(Note: Part of this post was published earlier today. Due to some problems, apparently mainly my ignorance of WordPress, it was incomplete at that time.)
I’m a keen observer of dog behavior, so I was naturally interested when the news media reported that dogs like to face north or south when they poop. The reports are based on a Czech-German study of the body orientation of dogs during defecation. The study finds that dogs prefer to align their bodies in the north-south direction when pooping. I’ve learned not to rely on the general news media for any real understanding of science, or anything else, so I decided to find the original study. It appears that the reports in the media are a reasonably accurate statement of the study’s findings. For a change. As far as they go.
The actual title is “Dogs are sensitive to small variations of the Earth’s magnetic field.”
To summarize: the researchers used a group of volunteer dog owners to record their dogs’ orientation during various activities, and finally concentrated on the process of defecation. They found that during periods when the Earth’s magnetic field is stable (not changing in direction or intensity), the dogs preferentially aligned themselves in a north-south direction. They did not do so during periods when the magnetic field was changing.
I didn’t do a deep analysis of the study, so I can’t judge the validity of the statistical results (assuming it’s not a complete hoax). It sounds a little flaky to me, especially since it relied on observations by ordinary dog owners, and also included no Doberman pinschers. I noted a fairly large number of small dogs, who can be notoriously contrary. Dachshunds in particular seem to be overrepresented. If the small dogs were even slightly suspicious about the nature of the study*, they would almost certainly have attempted to sabotage the results, just for the heck of it. Because that’s the way they roll.
Volunteer dog owners actually performed the observations. That’s not necessarily a fatal flaw, but it is a weakness. I assume the dog owners were told what to do, but not exactly why they were doing it. They presumably could have been familiar with the researchers’ previous, related work**, but whether that could have or did influence their observations is uncertain.
My own observations of dogs pooping are extensive. I don’t go out of my way to see it, but when you’re walking a dog and hoping that he will just please god get it over with it’s starting to rain harder, you really can’t help but notice. I have a lot of experience noticing it, going back at least to 1979, when I adopted Jesse, continuing through four other dogs and ending with our current two, Zeke and Lucy.

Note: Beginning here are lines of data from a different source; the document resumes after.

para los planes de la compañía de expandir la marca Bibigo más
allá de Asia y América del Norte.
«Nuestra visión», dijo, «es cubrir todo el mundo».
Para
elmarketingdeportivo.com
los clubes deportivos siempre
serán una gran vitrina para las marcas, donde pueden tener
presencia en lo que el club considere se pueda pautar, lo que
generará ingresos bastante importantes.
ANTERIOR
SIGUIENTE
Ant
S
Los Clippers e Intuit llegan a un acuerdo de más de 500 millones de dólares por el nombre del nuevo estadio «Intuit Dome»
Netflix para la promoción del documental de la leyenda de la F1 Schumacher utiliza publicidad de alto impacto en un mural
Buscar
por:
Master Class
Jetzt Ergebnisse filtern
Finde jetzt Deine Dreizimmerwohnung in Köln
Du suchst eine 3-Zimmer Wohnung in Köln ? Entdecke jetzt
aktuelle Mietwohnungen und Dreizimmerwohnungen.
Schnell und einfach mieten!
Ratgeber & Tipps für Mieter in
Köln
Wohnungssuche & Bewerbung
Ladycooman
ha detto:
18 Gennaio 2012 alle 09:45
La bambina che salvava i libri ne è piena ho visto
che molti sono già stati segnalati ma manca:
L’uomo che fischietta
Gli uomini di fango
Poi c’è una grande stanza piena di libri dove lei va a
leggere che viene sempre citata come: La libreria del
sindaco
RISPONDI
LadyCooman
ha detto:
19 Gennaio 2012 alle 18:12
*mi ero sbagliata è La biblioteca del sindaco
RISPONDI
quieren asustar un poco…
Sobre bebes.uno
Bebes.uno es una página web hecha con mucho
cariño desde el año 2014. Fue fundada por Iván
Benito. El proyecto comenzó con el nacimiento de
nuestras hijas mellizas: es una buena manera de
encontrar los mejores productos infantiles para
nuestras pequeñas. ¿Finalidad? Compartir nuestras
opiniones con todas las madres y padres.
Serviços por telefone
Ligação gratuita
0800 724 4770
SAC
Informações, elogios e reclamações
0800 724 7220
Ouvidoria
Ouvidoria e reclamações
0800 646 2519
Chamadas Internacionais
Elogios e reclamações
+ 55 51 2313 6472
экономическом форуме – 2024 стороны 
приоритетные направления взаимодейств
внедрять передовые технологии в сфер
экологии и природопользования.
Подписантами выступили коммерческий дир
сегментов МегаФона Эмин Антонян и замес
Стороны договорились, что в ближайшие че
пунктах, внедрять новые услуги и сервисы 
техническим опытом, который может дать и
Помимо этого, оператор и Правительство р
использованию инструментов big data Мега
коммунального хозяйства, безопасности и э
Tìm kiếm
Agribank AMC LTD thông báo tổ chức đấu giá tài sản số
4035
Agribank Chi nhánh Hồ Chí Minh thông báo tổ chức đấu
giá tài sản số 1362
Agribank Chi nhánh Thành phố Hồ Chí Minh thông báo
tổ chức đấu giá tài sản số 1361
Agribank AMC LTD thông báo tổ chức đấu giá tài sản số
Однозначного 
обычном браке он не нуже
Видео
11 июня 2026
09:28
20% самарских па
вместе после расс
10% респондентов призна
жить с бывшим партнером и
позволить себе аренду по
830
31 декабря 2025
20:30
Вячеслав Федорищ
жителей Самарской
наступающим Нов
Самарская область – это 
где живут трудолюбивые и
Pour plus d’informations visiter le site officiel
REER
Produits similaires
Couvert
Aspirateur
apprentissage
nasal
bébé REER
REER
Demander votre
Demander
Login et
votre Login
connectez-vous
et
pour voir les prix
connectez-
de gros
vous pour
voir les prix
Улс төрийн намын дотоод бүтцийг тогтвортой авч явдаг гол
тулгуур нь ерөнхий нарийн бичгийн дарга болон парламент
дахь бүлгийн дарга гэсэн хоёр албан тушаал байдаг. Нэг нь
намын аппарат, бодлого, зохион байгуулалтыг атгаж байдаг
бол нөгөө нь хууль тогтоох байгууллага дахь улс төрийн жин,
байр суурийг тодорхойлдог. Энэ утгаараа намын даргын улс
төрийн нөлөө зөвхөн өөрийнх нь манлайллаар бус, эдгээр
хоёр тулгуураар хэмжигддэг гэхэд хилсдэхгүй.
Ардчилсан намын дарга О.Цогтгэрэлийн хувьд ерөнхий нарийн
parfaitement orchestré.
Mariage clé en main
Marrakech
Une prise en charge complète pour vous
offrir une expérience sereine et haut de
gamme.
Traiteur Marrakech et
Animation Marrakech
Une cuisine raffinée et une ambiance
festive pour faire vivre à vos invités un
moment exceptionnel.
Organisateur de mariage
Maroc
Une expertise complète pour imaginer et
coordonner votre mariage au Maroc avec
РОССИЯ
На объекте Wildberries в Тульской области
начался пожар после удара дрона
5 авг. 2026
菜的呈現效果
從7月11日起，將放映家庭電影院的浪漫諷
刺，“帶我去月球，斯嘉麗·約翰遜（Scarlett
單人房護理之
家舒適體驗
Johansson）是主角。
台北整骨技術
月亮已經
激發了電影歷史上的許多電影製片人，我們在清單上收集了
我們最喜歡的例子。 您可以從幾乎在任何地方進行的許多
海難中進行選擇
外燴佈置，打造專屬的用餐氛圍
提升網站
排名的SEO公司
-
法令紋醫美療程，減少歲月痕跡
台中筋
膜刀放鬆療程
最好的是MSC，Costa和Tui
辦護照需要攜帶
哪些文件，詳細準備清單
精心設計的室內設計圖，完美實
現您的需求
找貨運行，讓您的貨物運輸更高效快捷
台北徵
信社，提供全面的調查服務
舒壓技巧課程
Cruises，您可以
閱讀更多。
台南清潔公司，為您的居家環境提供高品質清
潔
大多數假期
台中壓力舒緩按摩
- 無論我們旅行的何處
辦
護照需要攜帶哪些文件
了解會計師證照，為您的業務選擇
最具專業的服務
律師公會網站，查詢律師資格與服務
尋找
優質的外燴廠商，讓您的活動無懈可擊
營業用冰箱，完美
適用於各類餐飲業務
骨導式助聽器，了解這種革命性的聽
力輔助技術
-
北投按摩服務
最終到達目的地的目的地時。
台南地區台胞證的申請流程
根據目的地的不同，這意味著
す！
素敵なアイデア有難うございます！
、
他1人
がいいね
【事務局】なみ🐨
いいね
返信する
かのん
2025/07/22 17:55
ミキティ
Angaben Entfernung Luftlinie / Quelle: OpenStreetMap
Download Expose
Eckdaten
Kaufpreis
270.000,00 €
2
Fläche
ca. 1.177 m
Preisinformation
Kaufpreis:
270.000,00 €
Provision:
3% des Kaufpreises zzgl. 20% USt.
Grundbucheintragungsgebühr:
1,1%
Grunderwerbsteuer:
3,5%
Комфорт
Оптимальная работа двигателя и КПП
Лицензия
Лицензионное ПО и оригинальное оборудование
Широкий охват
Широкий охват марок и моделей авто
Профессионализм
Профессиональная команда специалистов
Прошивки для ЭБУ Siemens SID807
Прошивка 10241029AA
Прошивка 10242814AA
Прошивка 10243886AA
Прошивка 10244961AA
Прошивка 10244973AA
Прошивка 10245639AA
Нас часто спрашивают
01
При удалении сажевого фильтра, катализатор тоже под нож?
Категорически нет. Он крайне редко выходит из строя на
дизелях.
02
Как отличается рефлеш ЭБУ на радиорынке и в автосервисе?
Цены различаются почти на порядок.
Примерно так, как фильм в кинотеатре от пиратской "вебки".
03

Based on my observations, small dogs, especially miniature pinschers, do not give a crap where they crap, or what direction they’re aimed when they do it. We have had Lucy for almost a year, and throughout that time I have taken her and Zeke on the same path around the house multiple times every day. I think a reasonable estimate of the number of trips is between 800 and 1000. By now I am pretty sure she knows the path, and could run it backwards blindfolded if food were involved. And yet when she feels the need to poop, which is surprisingly often, she stops wherever she happens to be and does it. Right in the path, where we will walk again within a few hours. It does not occur to her that if she went a few feet to the side of the path we would not have to treat the path like a minefield. Or maybe it does occur to her. Dogs have a different sense of humor from humans, and more different from female humans in particular.
I am pretty sure there is no preferred orientation of her body when the urge is acted on. The direction appears to be random. However, I will try to be more observant from now on. My iphone has a compass app, so I can check fairly easily, if I can remember to take it with me on walks around the house.
My observations of Zeke, on the other hand, indicate that there is a strong directional preference, but it does not involve the Earth’s magnetic field. If Zeke happens to feel the need to poop when we’re walking around the house, he goes into the woods, searches a while for precisely the best location, and unloads there. I don’t think he has shown a preferred compass heading for this process. If, on the other hand, he waits for our long walks down and back up the mountain, he does show a very strongly preferred orientation, but it is a matter of geographical gradient rather than the Earth’s magnetic field.
We live on a mountain, so for essentially our entire walk there is an uphill slope on one side of the road, and in places it’s quite steep. I know Zeke is looking for a rest stop when he climbs up and starts walking along the slope. When he’s ready, he turns to face downhill, with his rear end aimed up. And then he poops. He apparently is unfamiliar with the old saying about what direction poop rolls on a hill.
I don’t have a good explanation for Zeke’s behavior, but it is essentially 100 percent repeatable. I just figure he missed the heavenly doggy class on which way to poop on a mountain.
* It is not unlikely, in my opinion, that the researchers’ previous work in animal sensitivity to the Earth’s magnetic field would be know. Although, come to think of it, I doubt that many small dogs regularly read scientific journals, even if they are publically available online.
** It is far more likely that the dog owners could have read the researchers’ previous work, if for no other reason than that they are more likely than dogs to own computers.